What needs to be done
Where a line of the material includes the string "planter", copy that line.

Records for processing
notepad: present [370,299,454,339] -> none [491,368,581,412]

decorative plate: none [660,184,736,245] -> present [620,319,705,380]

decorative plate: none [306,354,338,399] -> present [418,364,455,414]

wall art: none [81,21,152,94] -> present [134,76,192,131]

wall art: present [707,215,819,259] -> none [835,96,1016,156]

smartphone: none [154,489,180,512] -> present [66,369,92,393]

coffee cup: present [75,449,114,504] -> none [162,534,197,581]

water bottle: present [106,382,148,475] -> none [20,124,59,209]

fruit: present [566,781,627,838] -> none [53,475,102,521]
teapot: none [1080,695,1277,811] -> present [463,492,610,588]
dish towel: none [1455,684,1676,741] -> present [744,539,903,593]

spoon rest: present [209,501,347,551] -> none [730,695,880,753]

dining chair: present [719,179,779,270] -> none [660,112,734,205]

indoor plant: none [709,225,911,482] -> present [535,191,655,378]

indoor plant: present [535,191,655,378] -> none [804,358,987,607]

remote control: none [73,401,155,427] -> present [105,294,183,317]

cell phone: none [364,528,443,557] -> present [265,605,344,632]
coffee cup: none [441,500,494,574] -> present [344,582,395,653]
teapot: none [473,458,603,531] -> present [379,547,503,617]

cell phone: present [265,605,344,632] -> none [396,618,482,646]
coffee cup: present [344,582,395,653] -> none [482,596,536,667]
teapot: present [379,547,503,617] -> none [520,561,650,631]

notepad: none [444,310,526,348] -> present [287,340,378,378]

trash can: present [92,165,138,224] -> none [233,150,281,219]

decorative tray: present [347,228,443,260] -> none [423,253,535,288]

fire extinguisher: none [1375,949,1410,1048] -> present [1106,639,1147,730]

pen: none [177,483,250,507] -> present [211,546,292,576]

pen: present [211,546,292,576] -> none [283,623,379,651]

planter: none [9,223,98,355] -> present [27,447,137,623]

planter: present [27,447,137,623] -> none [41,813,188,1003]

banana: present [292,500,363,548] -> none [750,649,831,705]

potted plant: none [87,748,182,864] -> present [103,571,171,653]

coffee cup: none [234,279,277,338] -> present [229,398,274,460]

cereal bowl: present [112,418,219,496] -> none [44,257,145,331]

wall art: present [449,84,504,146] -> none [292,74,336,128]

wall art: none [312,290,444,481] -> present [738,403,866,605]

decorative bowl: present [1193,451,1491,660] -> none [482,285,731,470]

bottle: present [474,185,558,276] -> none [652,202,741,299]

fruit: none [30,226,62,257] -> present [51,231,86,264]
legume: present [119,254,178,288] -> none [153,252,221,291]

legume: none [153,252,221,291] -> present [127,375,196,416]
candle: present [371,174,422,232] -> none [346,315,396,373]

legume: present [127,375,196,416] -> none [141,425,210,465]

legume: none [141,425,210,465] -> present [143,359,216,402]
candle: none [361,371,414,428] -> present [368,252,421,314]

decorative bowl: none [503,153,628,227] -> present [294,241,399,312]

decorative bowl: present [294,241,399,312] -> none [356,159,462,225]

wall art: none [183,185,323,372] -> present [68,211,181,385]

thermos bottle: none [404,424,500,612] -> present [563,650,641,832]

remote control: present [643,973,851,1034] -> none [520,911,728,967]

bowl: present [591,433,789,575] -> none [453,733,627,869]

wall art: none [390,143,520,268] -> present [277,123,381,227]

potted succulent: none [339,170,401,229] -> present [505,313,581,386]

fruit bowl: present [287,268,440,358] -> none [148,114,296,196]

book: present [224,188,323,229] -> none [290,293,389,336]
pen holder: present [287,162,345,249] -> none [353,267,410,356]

Written answer
planter: none [9,223,98,355] -> present [27,447,137,623]
planter: present [27,447,137,623] -> none [41,813,188,1003]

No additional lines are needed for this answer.